3. Climbing Roses. This can be subdivided into two groups
a) True climbers – which tend to have single, large flowers covering the period from early summer right into autumn. These include ‘New Dawn’ ‘Albertine’ & ‘Dorothy Perkins’. These should be pruned in autumn or winter, trying to maintain a framework of long stems trained laterally with side branches breaking from them. These side branches will carry the flowers on new growth produced in Spring. Ideally a third of the plant is removed each year – the oldest, woodiest stems -so that it is constantly renewing itself.
b) Ramblers which have clusters of smaller flowers just once in mid summer.
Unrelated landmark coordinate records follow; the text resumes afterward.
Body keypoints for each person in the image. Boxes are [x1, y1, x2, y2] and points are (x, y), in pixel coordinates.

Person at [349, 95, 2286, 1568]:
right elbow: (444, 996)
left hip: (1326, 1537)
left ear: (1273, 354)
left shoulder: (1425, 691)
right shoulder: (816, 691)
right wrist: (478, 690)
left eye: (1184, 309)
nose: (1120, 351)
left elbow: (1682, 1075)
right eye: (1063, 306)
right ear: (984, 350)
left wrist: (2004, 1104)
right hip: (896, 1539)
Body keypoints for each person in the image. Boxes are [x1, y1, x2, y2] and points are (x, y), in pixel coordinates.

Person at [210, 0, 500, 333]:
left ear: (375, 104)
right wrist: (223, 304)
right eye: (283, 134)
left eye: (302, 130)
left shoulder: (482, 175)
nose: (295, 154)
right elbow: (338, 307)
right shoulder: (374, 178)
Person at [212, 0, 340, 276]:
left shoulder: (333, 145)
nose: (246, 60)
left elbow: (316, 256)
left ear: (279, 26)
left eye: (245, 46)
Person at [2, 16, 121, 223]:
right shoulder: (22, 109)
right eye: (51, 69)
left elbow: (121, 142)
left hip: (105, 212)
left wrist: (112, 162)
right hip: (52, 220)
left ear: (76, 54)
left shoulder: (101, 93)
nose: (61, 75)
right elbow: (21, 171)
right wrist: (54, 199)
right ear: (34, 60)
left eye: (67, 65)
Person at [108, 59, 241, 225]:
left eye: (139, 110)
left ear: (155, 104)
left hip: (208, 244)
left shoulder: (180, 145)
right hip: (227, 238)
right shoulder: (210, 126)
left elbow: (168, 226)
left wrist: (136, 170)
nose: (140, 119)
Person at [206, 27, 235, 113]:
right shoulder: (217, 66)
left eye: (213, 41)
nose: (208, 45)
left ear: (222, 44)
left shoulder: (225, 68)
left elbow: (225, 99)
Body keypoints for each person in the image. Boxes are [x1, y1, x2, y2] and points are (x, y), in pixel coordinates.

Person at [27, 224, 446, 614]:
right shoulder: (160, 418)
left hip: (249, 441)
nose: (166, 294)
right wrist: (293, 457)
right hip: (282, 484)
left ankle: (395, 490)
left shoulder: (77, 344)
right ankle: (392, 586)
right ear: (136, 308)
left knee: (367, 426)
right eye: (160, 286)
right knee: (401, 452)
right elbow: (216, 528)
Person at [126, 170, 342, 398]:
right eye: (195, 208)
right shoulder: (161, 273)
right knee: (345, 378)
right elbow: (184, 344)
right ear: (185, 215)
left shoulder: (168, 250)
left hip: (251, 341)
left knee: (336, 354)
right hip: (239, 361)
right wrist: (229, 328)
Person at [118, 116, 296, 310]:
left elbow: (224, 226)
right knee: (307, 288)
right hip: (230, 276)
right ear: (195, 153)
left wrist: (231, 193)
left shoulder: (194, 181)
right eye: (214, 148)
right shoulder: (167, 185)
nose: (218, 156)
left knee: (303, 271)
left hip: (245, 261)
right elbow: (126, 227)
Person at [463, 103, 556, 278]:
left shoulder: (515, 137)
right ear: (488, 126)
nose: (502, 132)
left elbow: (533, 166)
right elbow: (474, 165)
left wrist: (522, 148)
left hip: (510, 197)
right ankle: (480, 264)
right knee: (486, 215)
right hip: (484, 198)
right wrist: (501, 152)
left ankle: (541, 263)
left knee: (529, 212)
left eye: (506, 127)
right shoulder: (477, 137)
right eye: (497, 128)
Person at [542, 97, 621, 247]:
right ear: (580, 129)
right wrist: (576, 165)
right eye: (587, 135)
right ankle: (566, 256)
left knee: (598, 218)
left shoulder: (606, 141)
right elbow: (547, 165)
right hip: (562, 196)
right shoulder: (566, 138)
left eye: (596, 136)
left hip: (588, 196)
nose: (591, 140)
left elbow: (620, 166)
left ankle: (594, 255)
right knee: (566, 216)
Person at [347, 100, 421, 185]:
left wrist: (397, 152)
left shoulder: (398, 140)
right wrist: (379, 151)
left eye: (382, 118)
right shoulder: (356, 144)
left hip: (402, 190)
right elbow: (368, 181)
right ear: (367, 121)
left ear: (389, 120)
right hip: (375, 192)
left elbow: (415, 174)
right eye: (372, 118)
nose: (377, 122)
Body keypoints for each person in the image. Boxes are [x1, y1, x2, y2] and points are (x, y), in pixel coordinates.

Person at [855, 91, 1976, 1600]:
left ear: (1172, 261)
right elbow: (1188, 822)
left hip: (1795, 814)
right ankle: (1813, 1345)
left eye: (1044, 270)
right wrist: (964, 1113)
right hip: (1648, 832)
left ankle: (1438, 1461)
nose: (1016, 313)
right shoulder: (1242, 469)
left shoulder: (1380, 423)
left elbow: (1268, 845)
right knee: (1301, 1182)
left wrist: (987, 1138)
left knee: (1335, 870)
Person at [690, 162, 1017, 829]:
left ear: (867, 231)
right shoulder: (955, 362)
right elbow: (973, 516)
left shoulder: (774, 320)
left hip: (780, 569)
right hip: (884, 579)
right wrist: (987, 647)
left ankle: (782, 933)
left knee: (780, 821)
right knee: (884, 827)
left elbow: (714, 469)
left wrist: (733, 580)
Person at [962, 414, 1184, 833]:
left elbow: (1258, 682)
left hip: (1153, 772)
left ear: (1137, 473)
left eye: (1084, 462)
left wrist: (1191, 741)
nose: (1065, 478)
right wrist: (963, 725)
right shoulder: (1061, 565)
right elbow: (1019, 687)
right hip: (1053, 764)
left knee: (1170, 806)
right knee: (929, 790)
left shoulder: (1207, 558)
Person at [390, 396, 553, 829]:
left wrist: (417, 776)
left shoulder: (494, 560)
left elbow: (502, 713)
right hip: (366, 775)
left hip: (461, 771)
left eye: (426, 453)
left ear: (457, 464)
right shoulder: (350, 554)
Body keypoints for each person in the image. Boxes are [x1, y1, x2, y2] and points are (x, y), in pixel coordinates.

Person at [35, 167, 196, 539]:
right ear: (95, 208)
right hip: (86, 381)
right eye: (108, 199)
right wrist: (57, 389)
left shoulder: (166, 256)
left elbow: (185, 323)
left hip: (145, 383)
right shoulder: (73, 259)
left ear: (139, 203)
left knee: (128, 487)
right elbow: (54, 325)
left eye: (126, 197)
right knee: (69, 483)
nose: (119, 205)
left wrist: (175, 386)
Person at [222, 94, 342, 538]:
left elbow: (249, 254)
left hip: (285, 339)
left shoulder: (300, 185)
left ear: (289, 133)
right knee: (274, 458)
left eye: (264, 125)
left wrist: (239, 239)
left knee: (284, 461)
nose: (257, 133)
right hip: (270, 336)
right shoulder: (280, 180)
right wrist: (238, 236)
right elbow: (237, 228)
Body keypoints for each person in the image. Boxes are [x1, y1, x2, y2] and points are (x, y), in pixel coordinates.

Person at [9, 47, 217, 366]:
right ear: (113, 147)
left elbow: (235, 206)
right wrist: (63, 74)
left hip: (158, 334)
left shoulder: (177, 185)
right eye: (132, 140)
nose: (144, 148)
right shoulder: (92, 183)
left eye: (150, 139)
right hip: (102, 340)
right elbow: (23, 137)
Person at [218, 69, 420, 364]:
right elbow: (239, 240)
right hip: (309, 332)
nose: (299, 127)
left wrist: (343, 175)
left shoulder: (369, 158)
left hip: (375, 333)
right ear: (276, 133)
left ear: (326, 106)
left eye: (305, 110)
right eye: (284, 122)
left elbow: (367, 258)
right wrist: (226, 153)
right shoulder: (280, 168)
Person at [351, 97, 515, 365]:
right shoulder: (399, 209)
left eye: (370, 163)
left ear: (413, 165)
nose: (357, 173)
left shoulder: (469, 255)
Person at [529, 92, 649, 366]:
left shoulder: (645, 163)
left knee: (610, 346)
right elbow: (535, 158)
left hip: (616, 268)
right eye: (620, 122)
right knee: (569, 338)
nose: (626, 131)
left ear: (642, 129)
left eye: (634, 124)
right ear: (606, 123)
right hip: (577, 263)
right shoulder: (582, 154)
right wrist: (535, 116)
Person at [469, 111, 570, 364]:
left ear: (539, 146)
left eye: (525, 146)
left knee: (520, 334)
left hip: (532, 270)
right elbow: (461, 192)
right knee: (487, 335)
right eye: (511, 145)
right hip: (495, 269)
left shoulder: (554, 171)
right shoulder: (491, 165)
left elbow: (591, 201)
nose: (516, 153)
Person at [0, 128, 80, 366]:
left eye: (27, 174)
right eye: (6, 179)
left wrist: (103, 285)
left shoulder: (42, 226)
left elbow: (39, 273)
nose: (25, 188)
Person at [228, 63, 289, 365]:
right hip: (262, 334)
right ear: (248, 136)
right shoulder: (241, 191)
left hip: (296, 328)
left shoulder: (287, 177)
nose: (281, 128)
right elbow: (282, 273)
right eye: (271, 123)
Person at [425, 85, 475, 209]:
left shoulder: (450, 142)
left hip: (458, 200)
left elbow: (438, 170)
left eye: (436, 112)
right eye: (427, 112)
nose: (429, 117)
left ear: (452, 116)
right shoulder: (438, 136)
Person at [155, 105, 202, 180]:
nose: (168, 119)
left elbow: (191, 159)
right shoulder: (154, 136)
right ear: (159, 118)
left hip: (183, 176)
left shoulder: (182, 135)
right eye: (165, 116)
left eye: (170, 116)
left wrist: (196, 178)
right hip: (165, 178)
These include ‘Bobbie James’, ‘Rambling Rector,’ ‘Paul’s Himalayan Musk’ & ‘Wickwar’. These need little pruning but should be trained and trimmed immediately after flowering as the flowers are carried mostly on stems grown in late summer.
If you live in the south or a sheltered area February is the best time to prune the Butterfly bush, Buddleia davidii, and it can be done any time in the coming month in colder areas. It produces its flowers on new growth so if it is cut back hard now, just before it begins growing, you will both stimulate extra new shoots and make sure that the shrub has as high a proportion of flower to wood as possible.
If your buddleia is growing in the open it can be cut back very hard indeed- leaving just two or three sets of new shoots from the base. If it is growing in a border it is better to cut back to two or three feet from the ground so that the new growth does not have to compete with surrounding herbaceous plants for light and air.
If you cut the pruned stems into short lengths they can be placed as a bundle in a corner to make excellent cover for insects and small mammals and thus add to the wildlife in your garden.